* Start Passage provided *

Don’t Recruit Your Warm Market

Written by DupedByPinkFriend

When a new consultant begins her Mary Kay journey, she is instructed to practice giving facials and skin care classes with her friends and family.  This sounds reasonable, and seems to make sense, as many women who join Mary Kay have no previous sales experience, have little knowledge about skin care or makeup application, and are a bit nervous about performing in front of a group of strangers.

Little Miss New Consultant is told to “fake it till you make it” and “you can be successful with the right amount of enthusiasm” and “your friends and family won’t mind if you make a mistake; that is the best way to learn”.  In practicing with her friends and family, there is already a sense of trust established.  This is her “warm market”.

It would seem that the new consultant’s recruiter obviously has her best interests at heart, understands her natural trepidation, and truly cares about her budding career in selling the products.  On the face of it, this is true, to an extent.  The recruiter needs her new consultant to experience immediate success, to maintain the level of excitement the new recruit experienced when she first signed up.

What is not so obvious is the fact that the recruiter knows that most women despise being “pushy”.  Women hate the thought of approaching strangers and asking to be allowed into their homes to hold a party, and also asking those women to divulge their friends’ contact information.   The term “cold market” refers to the people who are not known to the consultant.

* End Passage provided *
* Start Provided data *

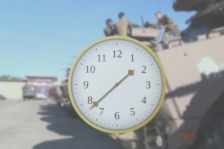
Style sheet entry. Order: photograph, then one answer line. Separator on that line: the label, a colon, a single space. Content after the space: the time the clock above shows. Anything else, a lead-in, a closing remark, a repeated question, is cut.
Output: 1:38
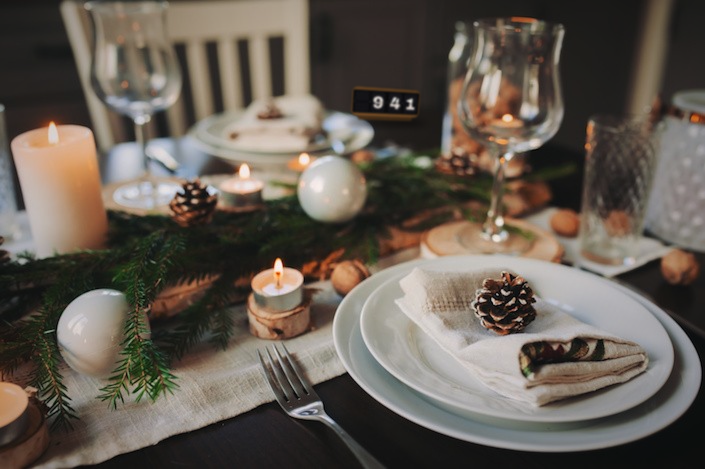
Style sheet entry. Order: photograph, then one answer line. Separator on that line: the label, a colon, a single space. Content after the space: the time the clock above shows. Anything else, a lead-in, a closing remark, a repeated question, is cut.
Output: 9:41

* End Provided data *

- **Written task 1**
Answer these questions from the warm-market article.
(a) What is a new consultant instructed to practice with her friends and family?
(b) Why does the recruiter need her new consultant to experience immediate success?
(c) What does the term "cold market" refer to?
- **Written task 2**
Reproduce everything in the warm-market article from "What is not" down to "to the consultant.".

- **Full solution 1**
(a) Giving facials and skin care classes.
(b) To maintain the level of excitement the new recruit experienced when she first signed up.
(c) The people who are not known to the consultant.

- **Full solution 2**
What is not so obvious is the fact that the recruiter knows that most women despise being “pushy”.  Women hate the thought of approaching strangers and asking to be allowed into their homes to hold a party, and also asking those women to divulge their friends’ contact information.   The term “cold market” refers to the people who are not known to the consultant.